In the 1840s the death rate in Ormskirk had been comparable to that of the most crowded areas of Britain’s major cities, but a reverse in fortune started by the development of the water tower to supply clean water and ultimately completed by the removal of the court housing through the 1920s and 30s, led to the town gaining a reputation as being an inviting, healthy place to live.

The water tower would serve the town for over 100 years and was given Grade II listed status in 1976.

In 1832 the Ormskirk Gas Light Company was established.

Ormskirk Gas Works began construction in Aughton Street in early 1834, after one company, Messrs Fawcett & Co. of Liverpool, pulled out of the contract, Messrs Calloway, Bowan & Co. of Glasgow and Manchester carried on the construction.

On the 10th November 1834, the Earl of Derby’s Court Leet in Ormskirk elected a new Constable, local Brewer George Harriott, Thomas Howard was elected Deputy Constable.

A new gas lit obelisk had been erected at the site of the old Market Cross and the jubilant crowd lit a huge bonfire adjacent to it as part of their festivities.

In November 1837 there was a mini crime wave in Ormskirk, the result of opportunist thieves taking advantage of a temporary switch off of the gas street lights. 
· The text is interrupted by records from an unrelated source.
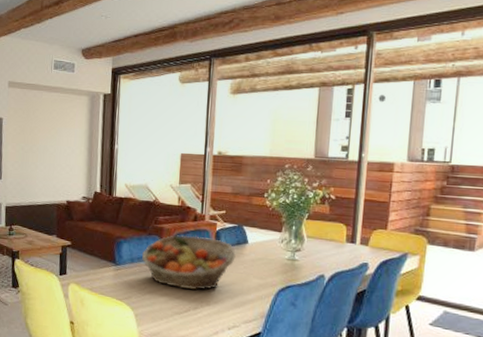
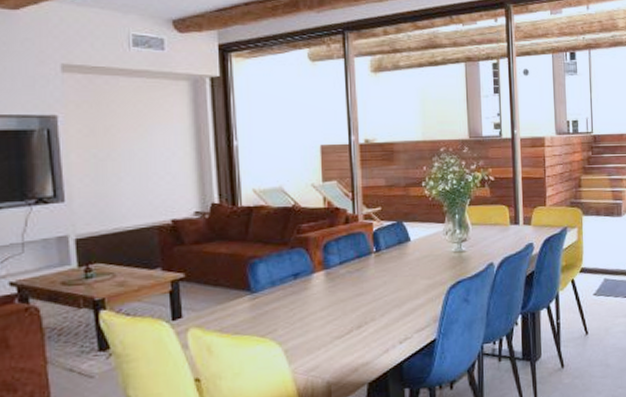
fruit basket: present [141,235,236,291] -> none [284,241,398,307]

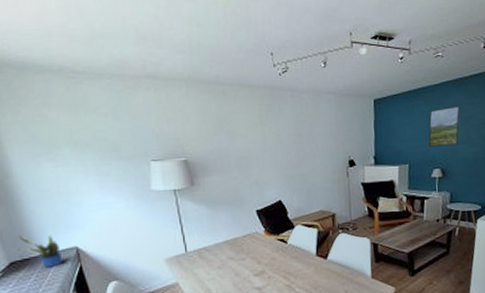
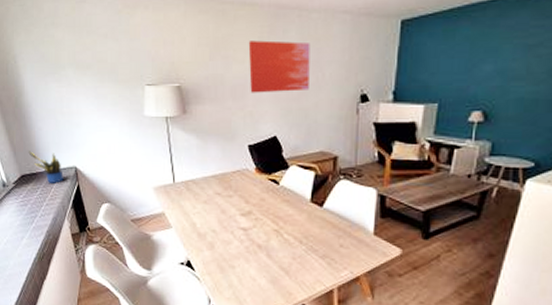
wall art: none [249,117,306,164] -> present [248,40,311,93]
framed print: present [428,106,461,147] -> none [469,29,524,82]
The Gas Company charged the town a set amount per lamp for the year and did not intend to profit from this arrangement. They did however not expect to make a loss, which, if the lights had not been turned off over the summer months they would have done. When the 3 year contract came up for renewal, the town could not decide on the new rates and there was a period in which they were turned off, before an agreement could be reached in November of 1837.

After this brief upset the town seems to have fallen in love with its gas lighting, indeed the Urban District Council found it difficult to obtain enough subscribers to cover the cost of installing electrical wiring and a power generator in the town, even after many other areas had done so and Ormskirk became one of the later adopters of mains electricity.